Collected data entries
Segment Open

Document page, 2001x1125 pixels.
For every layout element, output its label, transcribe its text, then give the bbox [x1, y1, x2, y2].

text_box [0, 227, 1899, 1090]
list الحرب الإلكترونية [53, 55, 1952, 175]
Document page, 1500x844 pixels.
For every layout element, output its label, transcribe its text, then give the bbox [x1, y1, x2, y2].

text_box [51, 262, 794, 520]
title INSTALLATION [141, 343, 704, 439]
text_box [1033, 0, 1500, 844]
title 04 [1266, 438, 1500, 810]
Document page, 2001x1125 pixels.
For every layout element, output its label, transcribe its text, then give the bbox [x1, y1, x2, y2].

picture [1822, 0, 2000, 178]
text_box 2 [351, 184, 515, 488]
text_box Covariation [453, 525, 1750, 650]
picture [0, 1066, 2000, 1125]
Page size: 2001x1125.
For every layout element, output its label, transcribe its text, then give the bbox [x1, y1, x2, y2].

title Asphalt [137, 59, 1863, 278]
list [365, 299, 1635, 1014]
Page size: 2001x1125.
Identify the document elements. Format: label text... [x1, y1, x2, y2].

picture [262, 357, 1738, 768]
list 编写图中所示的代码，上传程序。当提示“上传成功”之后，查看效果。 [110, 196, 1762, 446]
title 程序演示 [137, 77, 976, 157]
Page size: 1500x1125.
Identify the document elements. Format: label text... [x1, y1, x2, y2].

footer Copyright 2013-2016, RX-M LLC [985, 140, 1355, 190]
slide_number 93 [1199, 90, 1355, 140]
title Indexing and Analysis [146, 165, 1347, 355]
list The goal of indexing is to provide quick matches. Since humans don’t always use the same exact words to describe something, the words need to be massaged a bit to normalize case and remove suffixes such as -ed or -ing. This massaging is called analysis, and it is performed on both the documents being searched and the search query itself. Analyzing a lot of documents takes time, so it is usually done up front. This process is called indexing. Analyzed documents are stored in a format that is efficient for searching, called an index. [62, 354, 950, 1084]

Segment Closed

INSTRUCTIONS FOR THE TASK
Repeat, word for word, every line above.

TASK OUTPUT
Document page, 2001x1125 pixels.
For every layout element, output its label, transcribe its text, then give the bbox [x1, y1, x2, y2].

text_box [0, 227, 1899, 1090]
list الحرب الإلكترونية [53, 55, 1952, 175]
Document page, 1500x844 pixels.
For every layout element, output its label, transcribe its text, then give the bbox [x1, y1, x2, y2].

text_box [51, 262, 794, 520]
title INSTALLATION [141, 343, 704, 439]
text_box [1033, 0, 1500, 844]
title 04 [1266, 438, 1500, 810]
Document page, 2001x1125 pixels.
For every layout element, output its label, transcribe its text, then give the bbox [x1, y1, x2, y2].

picture [1822, 0, 2000, 178]
text_box 2 [351, 184, 515, 488]
text_box Covariation [453, 525, 1750, 650]
picture [0, 1066, 2000, 1125]
Page size: 2001x1125.
For every layout element, output its label, transcribe its text, then give the bbox [x1, y1, x2, y2].

title Asphalt [137, 59, 1863, 278]
list [365, 299, 1635, 1014]
Page size: 2001x1125.
Identify the document elements. Format: label text... [x1, y1, x2, y2].

picture [262, 357, 1738, 768]
list 编写图中所示的代码，上传程序。当提示“上传成功”之后，查看效果。 [110, 196, 1762, 446]
title 程序演示 [137, 77, 976, 157]
Page size: 1500x1125.
Identify the document elements. Format: label text... [x1, y1, x2, y2].

footer Copyright 2013-2016, RX-M LLC [985, 140, 1355, 190]
slide_number 93 [1199, 90, 1355, 140]
title Indexing and Analysis [146, 165, 1347, 355]
list The goal of indexing is to provide quick matches. Since humans don’t always use the same exact words to describe something, the words need to be massaged a bit to normalize case and remove suffixes such as -ed or -ing. This massaging is called analysis, and it is performed on both the documents being searched and the search query itself. Analyzing a lot of documents takes time, so it is usually done up front. This process is called indexing. Analyzed documents are stored in a format that is efficient for searching, called an index. [62, 354, 950, 1084]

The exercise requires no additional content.